**Activity 1:** According to the regular expressions chapter, which grep option counts the number of matching lines?

**Page extract:**

=== Section Start ===

Chapter 15: Regular Expressions

In this chapter, we’ll explore regular expressions (regex), a powerful tool for matching and manipulating text. You’ll learn how to use regex with tools like grep, sed, and awk to search, filter, and transform text efficiently. By the end of this chapter, you’ll be able to harness the full power of regex in your scripts and command-line workflows.


1. What Are Regular Expressions?

Regular expressions are patterns used to match and manipulate text. They’re widely used in search operations, text processing, and data validation. Regex allows you to define complex search patterns using a combination of literals, metacharacters, character classes, and anchors.

Basic Regex Components

  • Literals: Match exact characters (e.g., a matches the letter “a”).
  • Metacharacters: Special characters with specific meanings (e.g., . matches any character, * matches zero or more occurrences).
  • Character Classes: Match a set of characters (e.g., [a-z] matches any lowercase letter).
  • Anchors: Match positions in the text (e.g., ^ for the start of a line, $ for the end of a line).

2. Using grep with Regex

grep is a command-line tool for searching text using regex. It’s one of the most commonly used tools for filtering lines of text that match a pattern.

Basic Usage

$ grep "pattern" file.txt

Common Options

  • -i: Ignore case.
  • -v: Invert match (show lines that don’t match).
  • -E: Use extended regex (supports +, ?, |, etc.).
  • -o: Show only the matching part of the line.
  • -c: Count the number of matching lines.
  • -n: Display line numbers along with matching lines.

Examples

  • Match lines containing “error”
    $ grep "error" logfile.txt
  • Match lines starting with “warning”
    $ grep "^warning" logfile.txt
  • Match lines ending with “success”
    $ grep "success$" logfile.txt
  • Count the number of lines containing “error”
    $ grep -c "error" logfile.txt

Advanced grep Usage

  • Search recursively in directories
    $ grep -r "pattern" /path/to/directory
  • Use extended regex to match multiple patterns
    $ grep -E "error|warning" logfile.txt
  • Highlight matches in color
    $ grep --color "pattern" file.txt

3. Using sed with Regex

sed (stream editor) is a tool for filtering and transforming text using regex. It’s particularly useful for performing search-and-replace operations.

Basic Usage

$ sed 's/pattern/replacement/' file.txt

Common Commands

  • s: Substitute (replace) text.
  • p: Print lines.
  • d: Delete lines.
  • i: Insert text before a line.
  • a: Append text after a line.

=== Section End ===

**Provided data:**
=== Section Start ===

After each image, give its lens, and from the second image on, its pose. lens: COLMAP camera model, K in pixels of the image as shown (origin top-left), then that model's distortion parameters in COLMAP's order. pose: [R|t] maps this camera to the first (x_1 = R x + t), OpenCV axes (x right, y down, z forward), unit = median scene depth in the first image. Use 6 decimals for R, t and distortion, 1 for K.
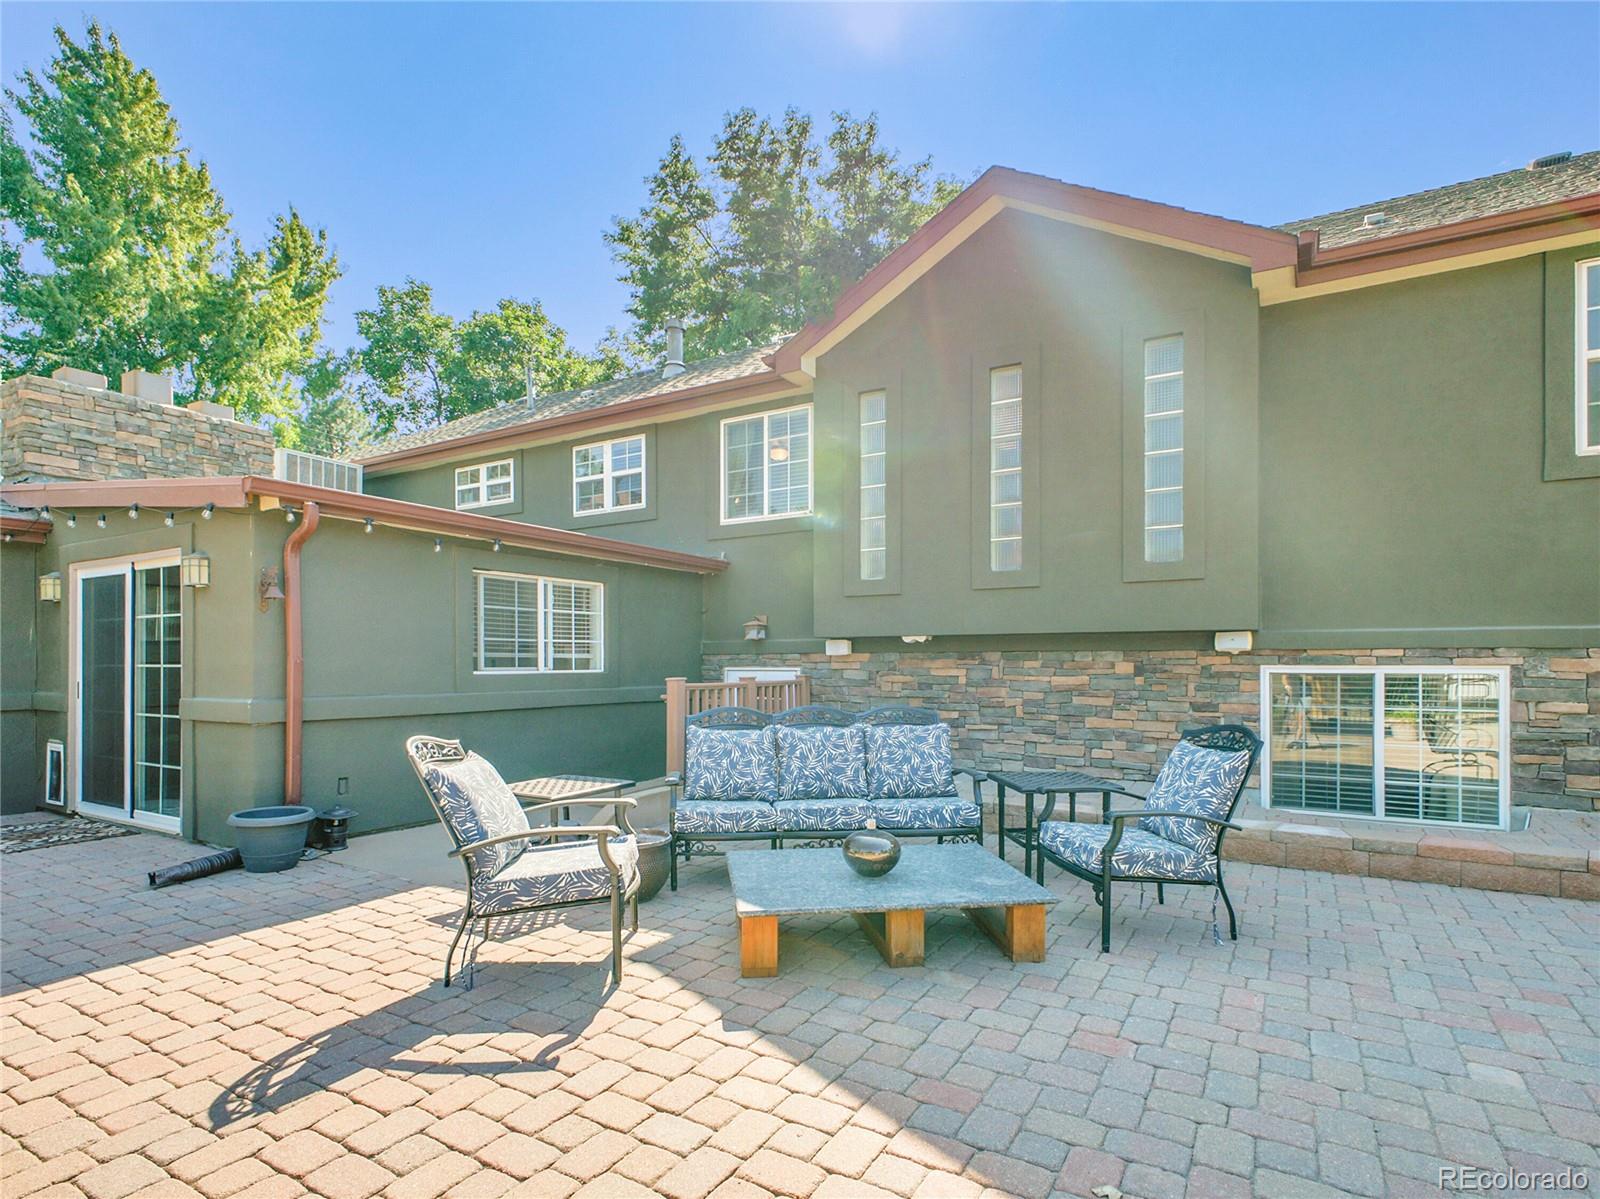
lens RADIAL K [[808.0, 0, 890.2], [0, 808.0, 652.2], [0, 0, 1]] dist [0.000993, 0.001527]
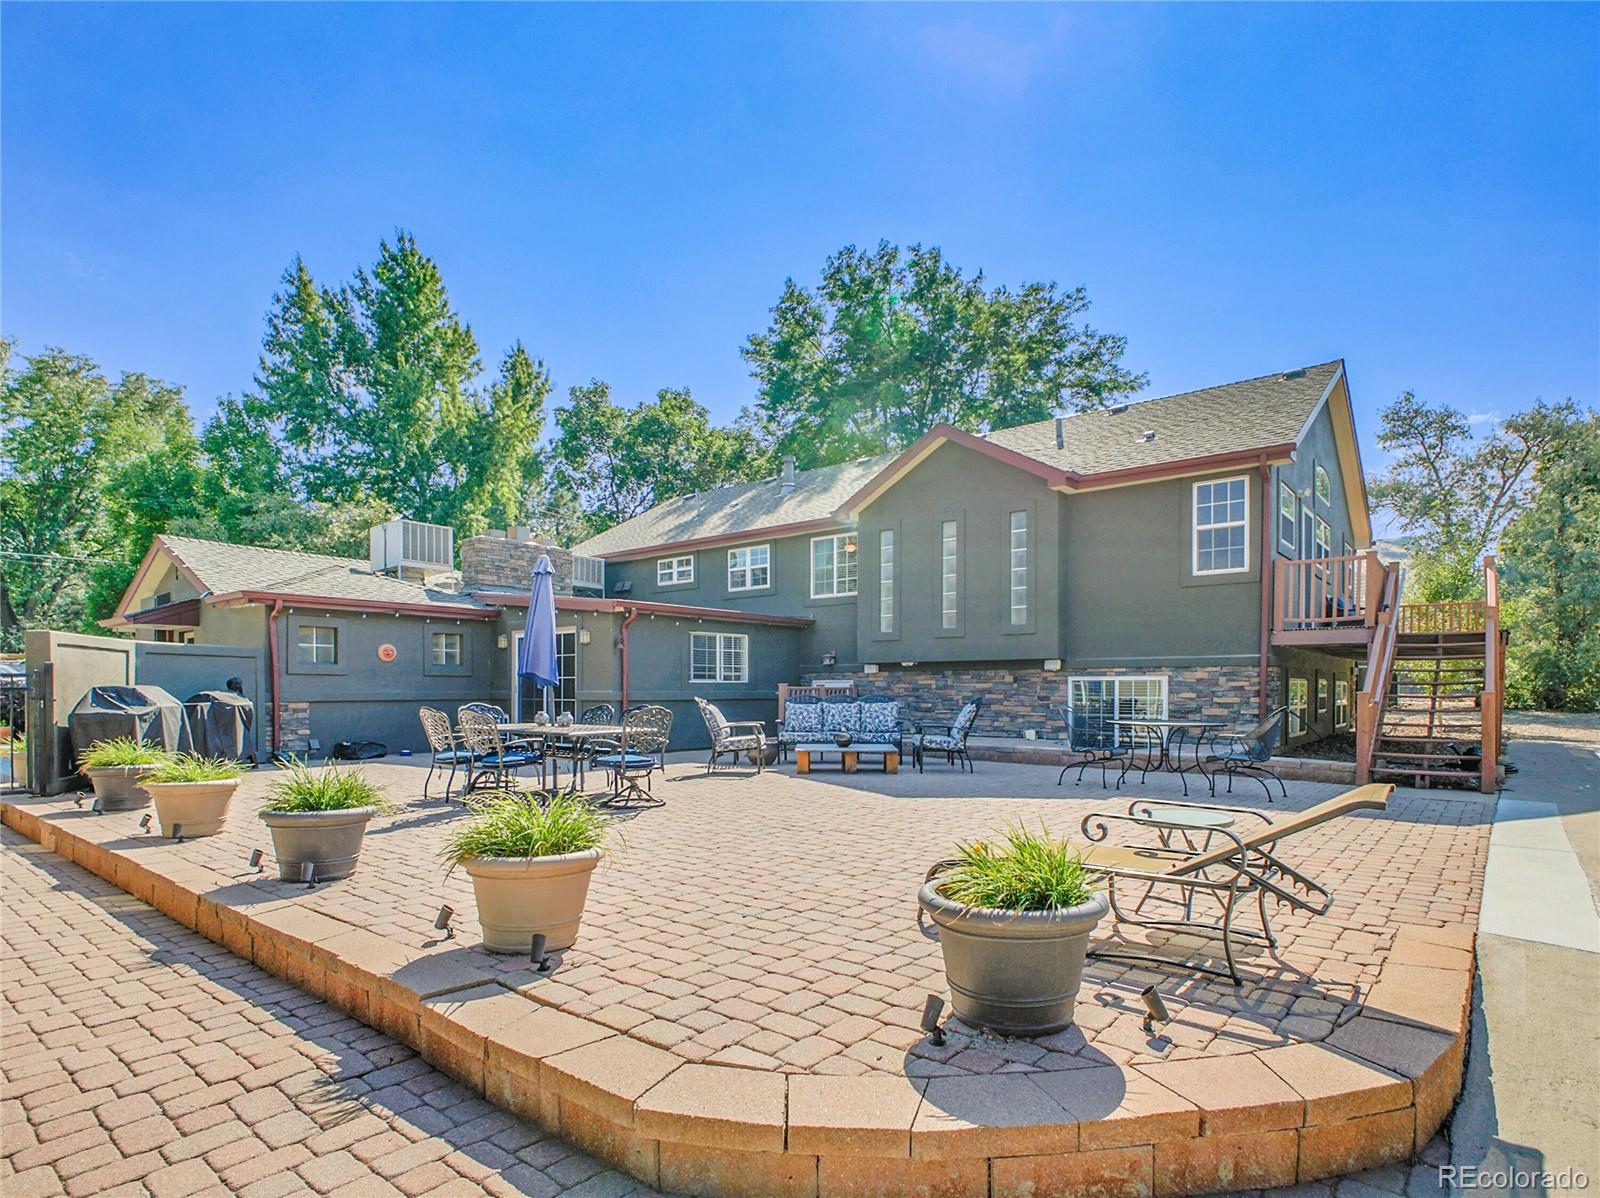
lens RADIAL K [[908.3, 0, 799.5], [0, 908.3, 644.8], [0, 0, 1]] dist [-0.000577, -0.000172]
pose [[0.965066, -0.010392, -0.261800, 0.315968], [0.000854, 0.999333, -0.036520, 0.014600], [0.262004, 0.035020, 0.964431, -1.010681]]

=== Section End ===

**Activity 2:** Echo the whole listing that follows the regular expressions chapter line for line, leaving the pictures out of your answer.

**Final answer 1:** The -c option.

**Final answer 2:**
After each image, give its lens, and from the second image on, its pose. lens: COLMAP camera model, K in pixels of the image as shown (origin top-left), then that model's distortion parameters in COLMAP's order. pose: [R|t] maps this camera to the first (x_1 = R x + t), OpenCV axes (x right, y down, z forward), unit = median scene depth in the first image. Use 6 decimals for R, t and distortion, 1 for K.
lens RADIAL K [[808.0, 0, 890.2], [0, 808.0, 652.2], [0, 0, 1]] dist [0.000993, 0.001527]
lens RADIAL K [[908.3, 0, 799.5], [0, 908.3, 644.8], [0, 0, 1]] dist [-0.000577, -0.000172]
pose [[0.965066, -0.010392, -0.261800, 0.315968], [0.000854, 0.999333, -0.036520, 0.014600], [0.262004, 0.035020, 0.964431, -1.010681]]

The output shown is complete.